_What to do_
**1)** In the Latia climoi article below, list each taxonomic rank given under the scientific classification together with the name assigned to it.
**2)** Condense the paragraph of the Latia climoi article below that begins "When disturbed, the animal releases" into a single shorter sentence, preserving its main facts.
**3)** From the Latia climoi article below, write out the passage from "Latia climoi is" up to and including "exact evolutionary origins." without any changes.

_Text under study_
▼

Latia climoi

Scientific classification
- Kingdom: Animalia
- Phylum: Mollusca
- Class: Gastropoda
- Superorder: Hygrophila
- Family: Latiidae
- Genus: Latia
- Species: L. climoi
- Binomial name: Latia climoi Starobogatov,1986

= Latia climoi =

- Authority: Starobogatov,1986

Species of gastropod

Latia climoi is a species of small freshwater snail or limpet, an aquatic gastropod mollusc in the family Latiidae. It is the holotype of its genus.

There is no fossil record of this species, genus, or family, so there is currently not enough information available to understand its exact evolutionary origins.

==Distribution==
This species is endemic to the North Island of New Zealand. The holotype was collected from the Hutt River near Wellington. It is not clear from available sources whether this species is found anywhere else in New Zealand.

==Habitat==
This freshwater limpet is found on the underside of stones in clean-running streams and rivers.

==Life habits==
These animals have a pallial lung, as do all pulmonate snails, but they also have a false gill or "pseudobranch". This serves as a gill as, in their non-tidal habitat, these limpets never reach the surface for air.

When disturbed, the animal releases a bright green, light-emitting cloud. This is a unique bioluminescence system, but although being studied since 1880, the exact mechanism is still unclear.

These limpets feed upon the surface film covering the rocks on which they live, consisting of algae, bacteria and fungus. Little else is known about their biology.

▲

_Recorded data_
▼

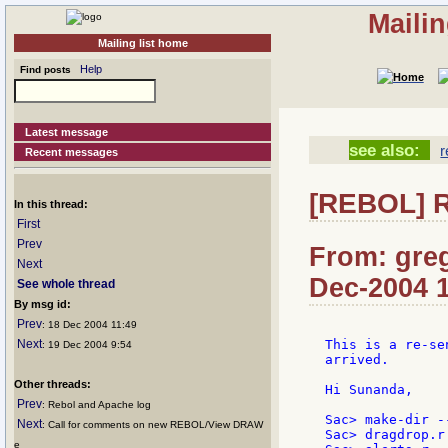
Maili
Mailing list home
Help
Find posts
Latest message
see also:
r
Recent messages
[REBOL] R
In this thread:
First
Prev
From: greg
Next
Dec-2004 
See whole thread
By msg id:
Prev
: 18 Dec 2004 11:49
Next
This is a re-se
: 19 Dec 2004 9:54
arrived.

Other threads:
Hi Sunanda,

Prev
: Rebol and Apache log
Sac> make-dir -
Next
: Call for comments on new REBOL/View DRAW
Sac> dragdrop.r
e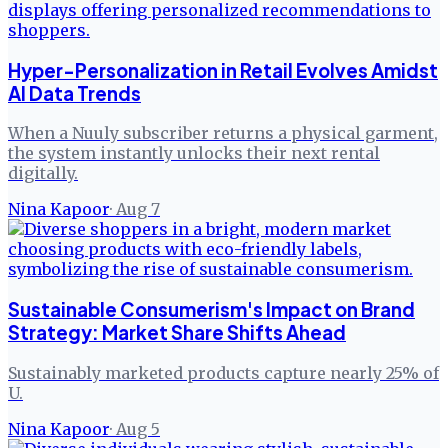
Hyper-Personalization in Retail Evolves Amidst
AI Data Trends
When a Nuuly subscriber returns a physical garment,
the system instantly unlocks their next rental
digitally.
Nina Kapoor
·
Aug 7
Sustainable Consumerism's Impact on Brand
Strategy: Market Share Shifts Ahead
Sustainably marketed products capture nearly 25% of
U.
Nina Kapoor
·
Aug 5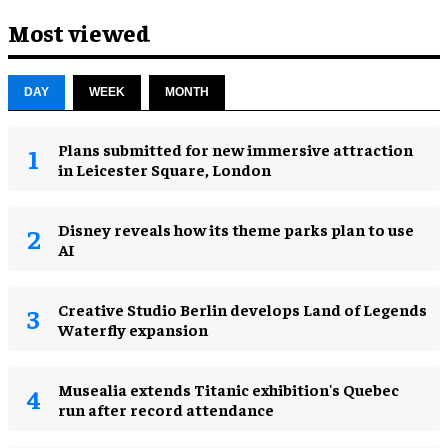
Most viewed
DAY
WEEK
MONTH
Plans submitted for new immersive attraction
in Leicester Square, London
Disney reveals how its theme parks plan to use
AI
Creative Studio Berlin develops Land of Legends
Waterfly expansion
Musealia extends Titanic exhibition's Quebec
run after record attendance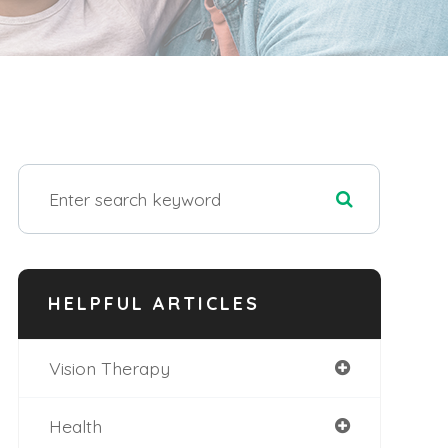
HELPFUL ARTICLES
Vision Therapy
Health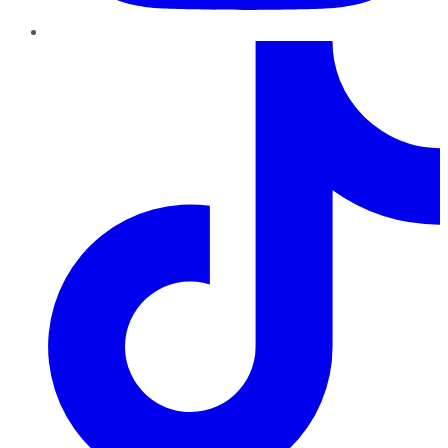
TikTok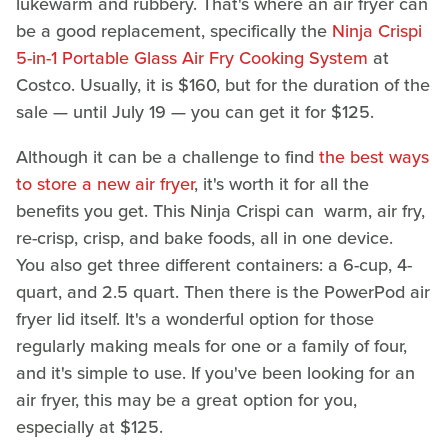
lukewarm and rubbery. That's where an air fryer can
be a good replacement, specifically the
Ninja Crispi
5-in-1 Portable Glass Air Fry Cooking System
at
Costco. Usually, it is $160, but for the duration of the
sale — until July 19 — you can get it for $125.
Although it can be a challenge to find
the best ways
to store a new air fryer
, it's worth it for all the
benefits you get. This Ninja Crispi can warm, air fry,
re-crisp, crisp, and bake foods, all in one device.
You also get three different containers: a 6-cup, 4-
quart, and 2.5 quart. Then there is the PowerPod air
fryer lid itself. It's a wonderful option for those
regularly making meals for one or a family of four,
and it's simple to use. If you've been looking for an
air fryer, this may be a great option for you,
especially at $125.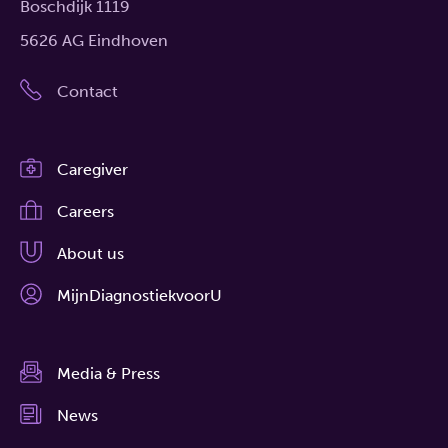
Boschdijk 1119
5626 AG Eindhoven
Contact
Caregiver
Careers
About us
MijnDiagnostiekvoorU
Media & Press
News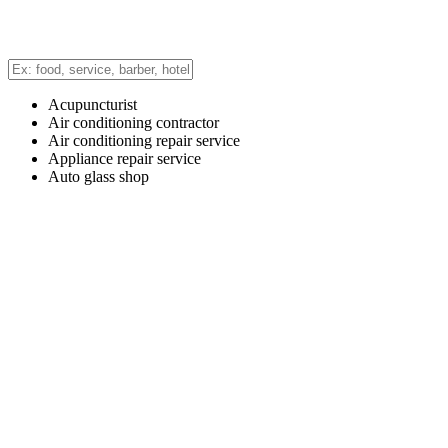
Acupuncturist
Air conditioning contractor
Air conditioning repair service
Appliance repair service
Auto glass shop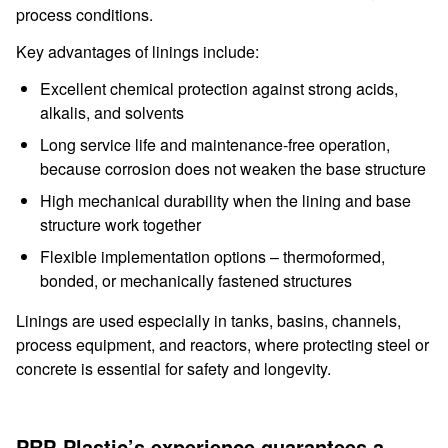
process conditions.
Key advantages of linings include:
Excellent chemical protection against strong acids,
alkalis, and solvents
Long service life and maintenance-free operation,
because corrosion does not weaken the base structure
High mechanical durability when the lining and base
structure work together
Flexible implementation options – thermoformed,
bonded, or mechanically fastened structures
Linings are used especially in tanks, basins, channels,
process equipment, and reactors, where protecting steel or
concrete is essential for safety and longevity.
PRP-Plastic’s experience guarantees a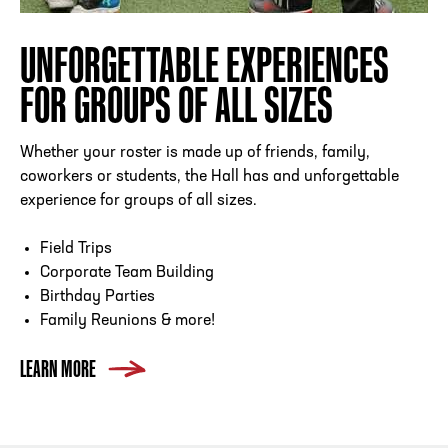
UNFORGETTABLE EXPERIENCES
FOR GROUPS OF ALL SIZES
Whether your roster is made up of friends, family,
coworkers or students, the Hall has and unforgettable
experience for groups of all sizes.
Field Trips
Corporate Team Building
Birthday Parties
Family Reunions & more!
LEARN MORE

▲

_Answers for this exercise_
**1)**
- Kingdom: Animalia
- Phylum: Mollusca
- Class: Gastropoda
- Superorder: Hygrophila
- Family: Latiidae
- Genus: Latia
- Species: L. climoi

**2)** When disturbed, the animal emits a bright green, light-emitting cloud, a unique bioluminescence system whose exact mechanism remains unclear despite study since 1880.

**3)**
Latia climoi is a species of small freshwater snail or limpet, an aquatic gastropod mollusc in the family Latiidae. It is the holotype of its genus.

There is no fossil record of this species, genus, or family, so there is currently not enough information available to understand its exact evolutionary origins.